In 2003, our field teams working in the Triassic age sediments within the Grand Staircase–Escalante National Monument in Utah discovered the almost complete, articulated skeleton of a Poposaurus. Poposaurus is a little known carnivore that, while it resembles a small theropod dinosaur, is actually more closely related to crocodilians. For the past year we have been carefully removing the rock (the matrix) that has entombed this important skeleton for over 240 million years.
Assistant Preparator Vicki Fitzgerald and Curator Jacques Gauthier open one of the 6 field jackets of the Poposaurus collected in 2003. Large specimens were encased in plaster and burlap to protect them during their long trip from Utah back to New Haven. In the Lab the jackets are carefully opened to reveal the specimen inside.

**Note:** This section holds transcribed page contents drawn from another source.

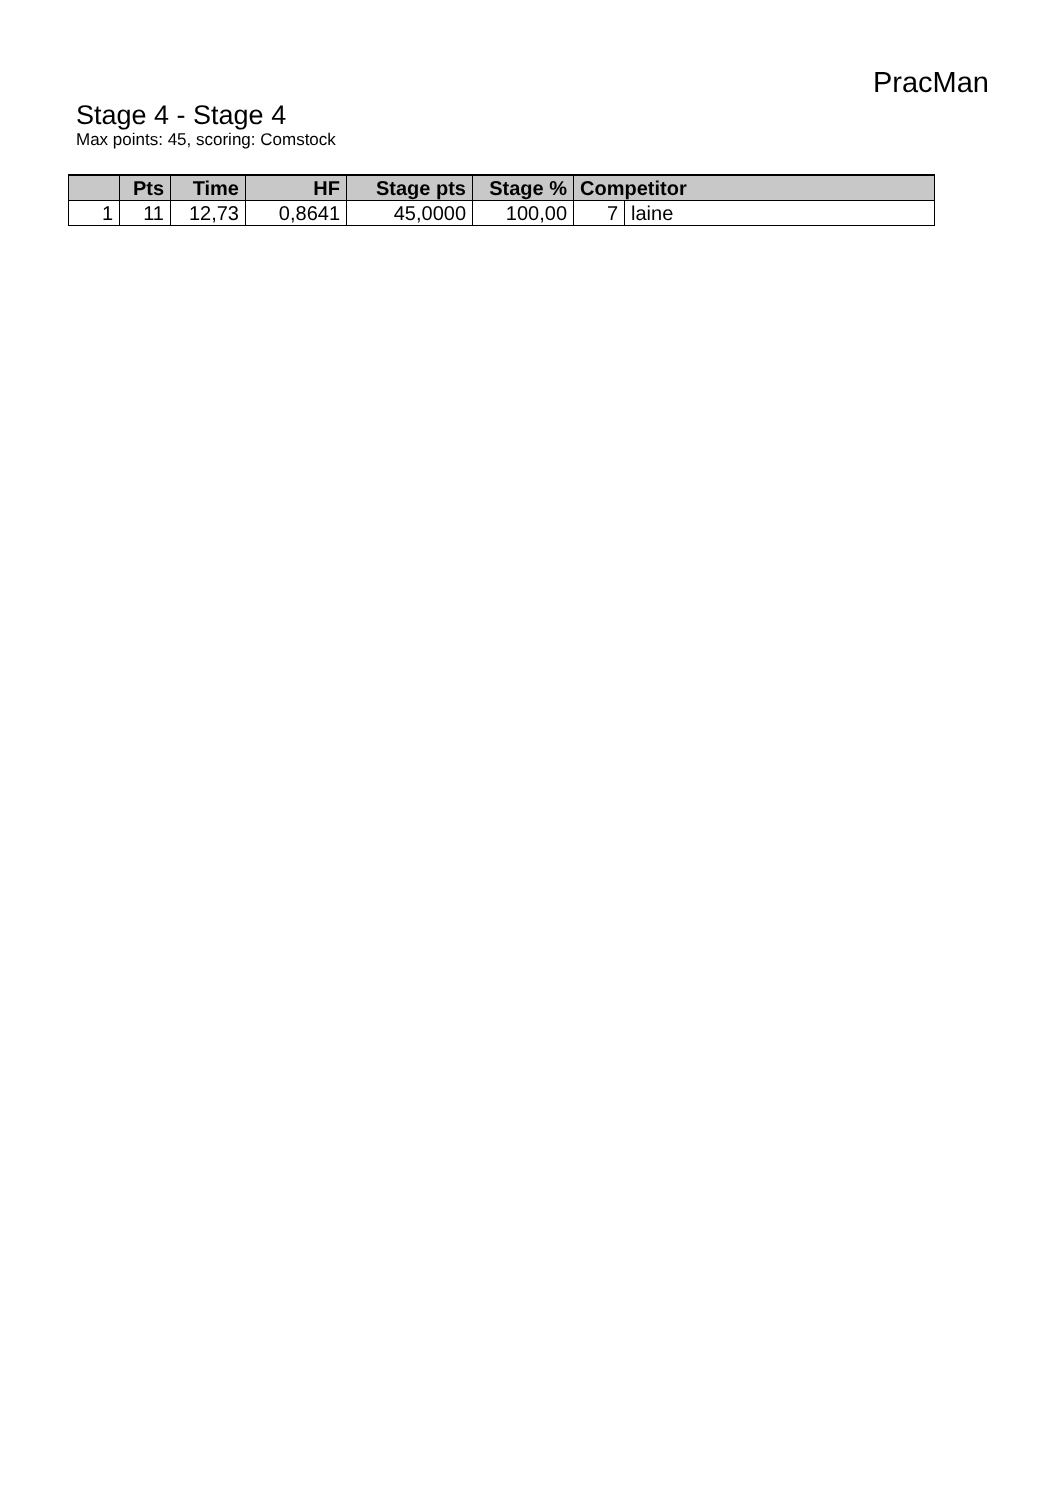PracMan
Stage 4 - Stage 4
Max points: 45, scoring: Comstock
| | Pts | Time | HF | Stage pts | Stage % | Competitor | |
| --- | --- | --- | --- | --- | --- | --- | --- |
| 1 | 11 | 12,73 | 0,8641 | 45,0000 | 100,00 | 7 | laine |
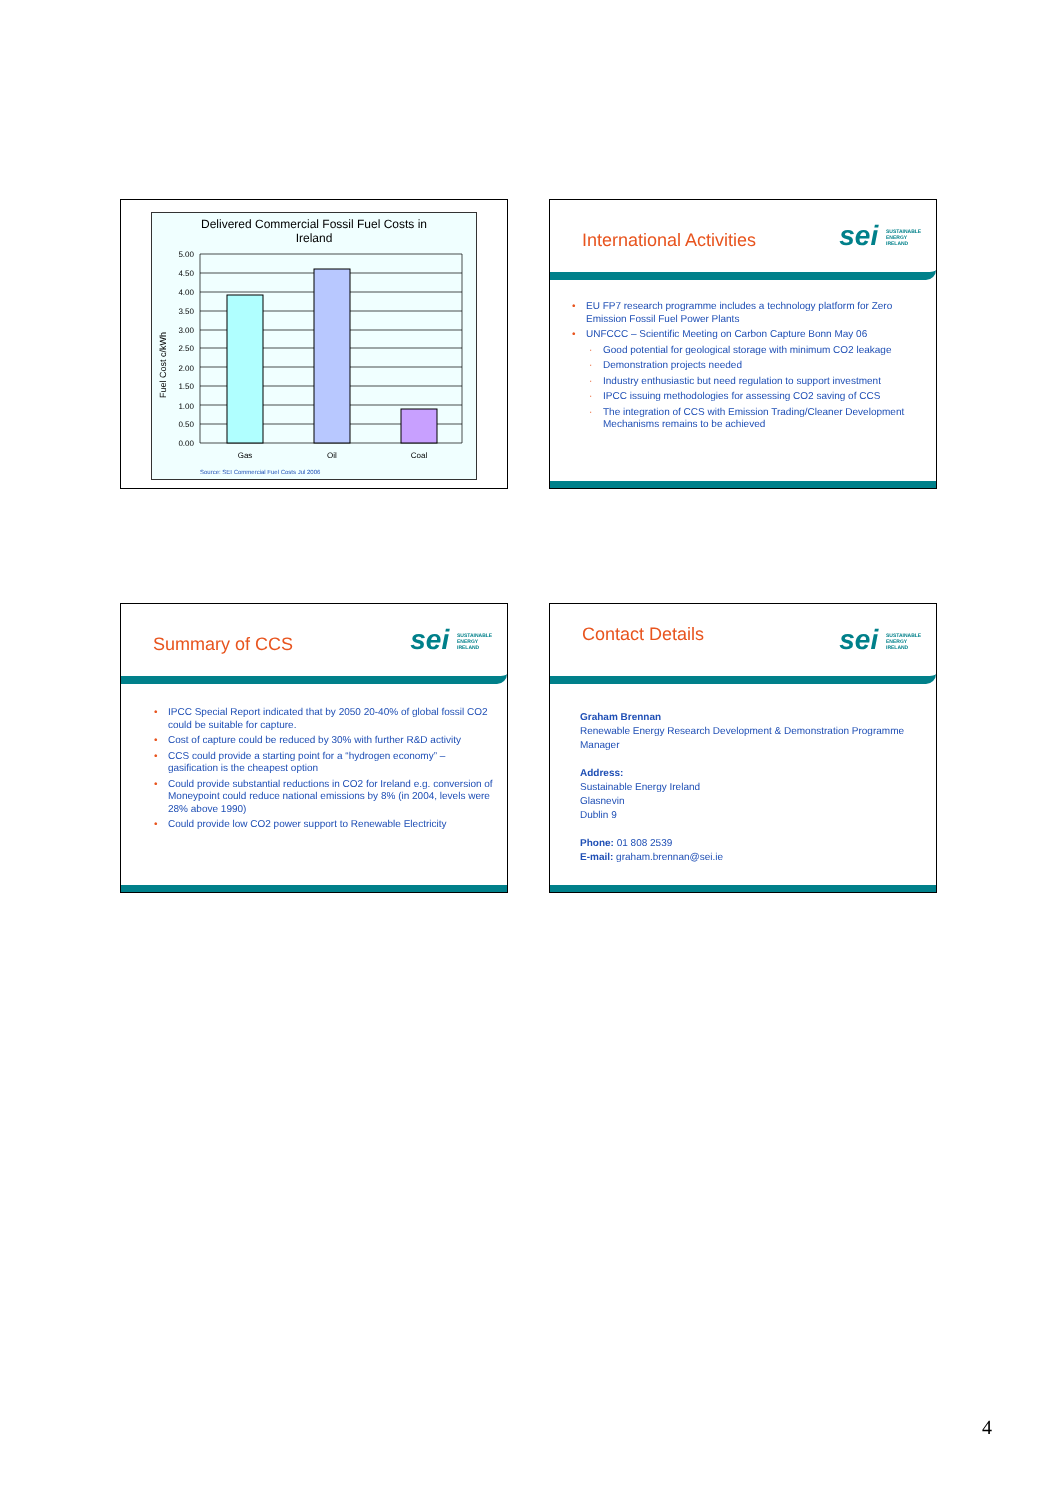Delivered Commercial Fossil Fuel Costs in
Ireland
Fuel Cost c/kWh
5.00
4.50
4.00
3.50
3.00
2.50
2.00
1.50
1.00
0.50
0.00
Gas
Oil
Coal
Source: SEI Commercial Fuel Costs Jul 2006
International Activities sei SUSTAINABLE ENERGY IRELAND
• EU FP7 research programme includes a technology platform for Zero Emission Fossil Fuel Power Plants
• UNFCCC – Scientific Meeting on Carbon Capture Bonn May 06
· Good potential for geological storage with minimum CO2 leakage
· Demonstration projects needed
· Industry enthusiastic but need regulation to support investment
· IPCC issuing methodologies for assessing CO2 saving of CCS
· The integration of CCS with Emission Trading/Cleaner Development Mechanisms remains to be achieved
Summary of CCS sei SUSTAINABLE ENERGY IRELAND
• IPCC Special Report indicated that by 2050 20-40% of global fossil CO2 could be suitable for capture.
• Cost of capture could be reduced by 30% with further R&D activity
• CCS could provide a starting point for a “hydrogen economy” – gasification is the cheapest option
• Could provide substantial reductions in CO2 for Ireland e.g. conversion of Moneypoint could reduce national emissions by 8% (in 2004, levels were 28% above 1990)
• Could provide low CO2 power support to Renewable Electricity
Contact Details sei SUSTAINABLE ENERGY IRELAND
Graham Brennan
Renewable Energy Research Development & Demonstration Programme Manager
Address:
Sustainable Energy Ireland
Glasnevin
Dublin 9
Phone: 01 808 2539
E-mail: graham.brennan@sei.ie
4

Vicki carefully cleans and glues together all the tiny fragments of bone that had weathered out from our Poposaurus fossils (fossils can only be found when they weather out of rock). Paleontologists walk every hill and gully looking for tiny bits of bone that indicate that there could be a whole skeleton just underneath the surface.
The jackets contain most of the bones from the rear part of the skeleton. The open jackets, which have been partially prepared, are laid our in the picture to show how the specimen lay in the rock. The outline drawing shows how the bones were preserved.